A Tree's a Tree--Until It's Not

Presidential candidate Rick Santorum was recently asked why he thought marriages between people of the same sex would affect marriages between people of other sexes. Here is what he said:

Because it changes the definition of an intrinsic element of society in a way that minimizes what that bond means to society. Marriage is what marriage is. Marriage was around before government said what it was.
It’s like going out and saying, ‘That tree is a car.’ Well, the tree’s not a car. A tree’s a tree. Marriage is marriage. You can say that tree is something other than it is. It can redefine it. But it doesn’t change the essential nature of what marriage is. Marriage is a union between a man and a woman for the purposes of the benefit of both the man and the woman, a natural unitive according to nature, unitive, that is for the purposes of having and rearing children and for the benefit of both the man and the woman involved in that relationship.

What is Rick actually saying here when he says a tree is a tree and a marriage is a marriage? He is suggesting that there is a single definition of marriage that has been consistently used in the history of humanity. Any student of history (or psychology, or science, or a student of any other subject, really) would easily reject this statement. There are no absolute meanings, and there are no static social institutions that have kept the same purpose for all of recorded (and unrecorded) civilization.

Santorum makes a stupid argument. He makes an argument that is intellectually and morally bankrupt.

Interested in the history of marriage? You might want to check out this link, or this one, or even this one.  You might also be interested in E.J. Graff's book "What is Marriage for: The Strange Social History of Our Most Intimate Institution."

A few highlights:

While in many (but not all) parts of the modern world marriage is a personal decision between two people, for much of recorded history marriage has been an arranged affair. We married not for love, not for companionship, but for family bonds. We married because our families arranged for us to do so, and we did so to build businesses, alliances, and economic security. There was little--if any--room for love or affection.

Did you know that during the Protestant revolution Martin Luther totally rejected the religious underpinnings of marriage? He declared that marriage is "a worldly thing... that belongs to the realm of government. The Puritans, who found there way here to the coast of New England, felt similarly. They asserted (and passed an Act of parliament) that "marriage [is] to be no sacrament." That was the beginning of our modern day secular marriages.

Check out the links above to learn more.

My point here is that a tree isn't always a tree. They evolve, change, and adapt to the environment in which they are living. What Santorum is really saying is that he values one particular understanding of marriage. It is an understand that is adapted to his values, his morals, and his way of seeing the world.

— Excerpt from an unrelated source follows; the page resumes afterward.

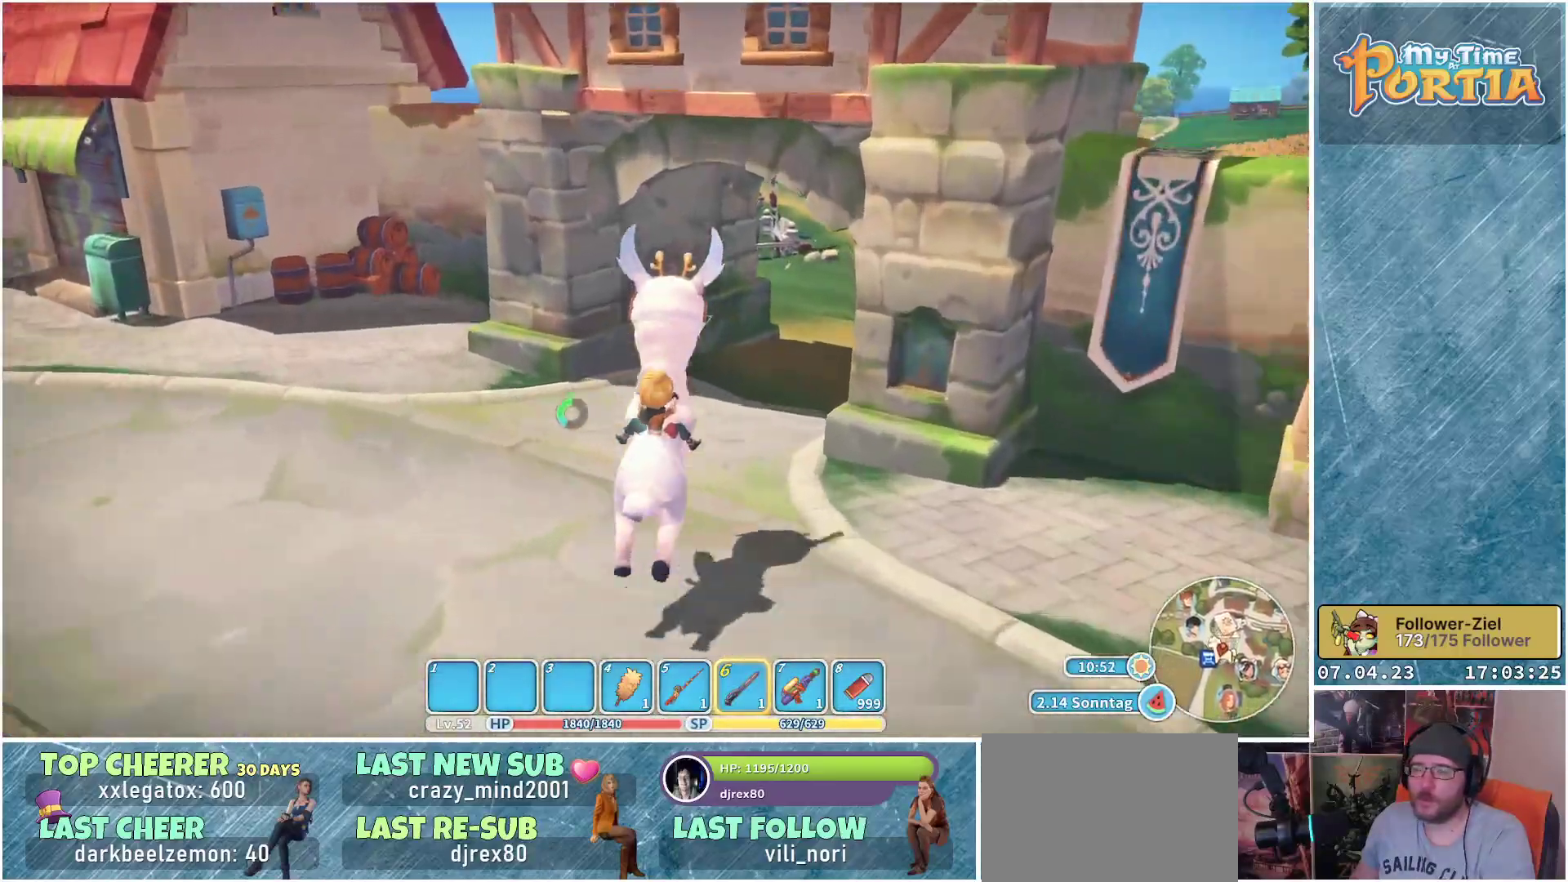
{"buttons": ["R1"], "left_stick": "up", "right_stick": "center", "events": []}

The meaning of the word, and the institution, reflects the values of the meaning maker and the zeitgeist of the times.

It's just silly to engage in meaningless banter about a tree always being a tree, and a marriage always being a marriage, when the recorded history of humanity shows that what we consider a marriage has changed over time.

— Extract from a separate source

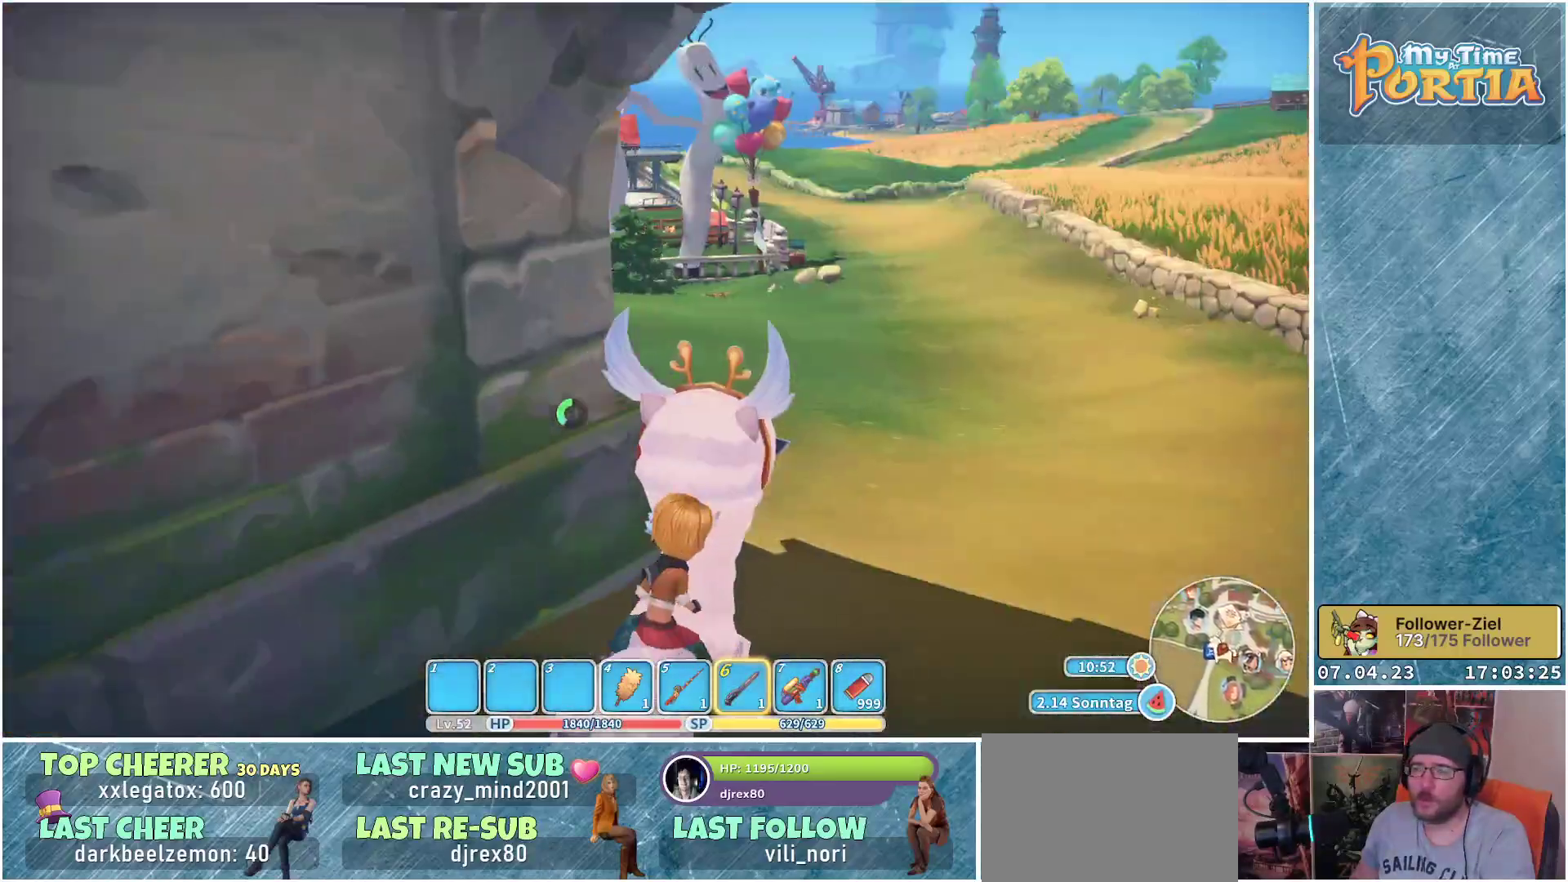
{"buttons": ["R1"], "left_stick": "up", "right_stick": "center", "events": []}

So here is my question: what are your morals and values? Why do you value one sort of marriage over another? Why is that important to you? How does it reflect the world you want to be in? How does it reflect the world that you want to create?

1 comment:

  1. Interesting thoughts. I've grown up that marriage is between one man and one woman period. So it is kinda hard to view it any other way. But on that point that it would destroy marriage for two men or two women to marry I don't understand. What they decide to do I guess should be between them and what they believe IMO. But Hey what do I know, I am just a little graphic designer.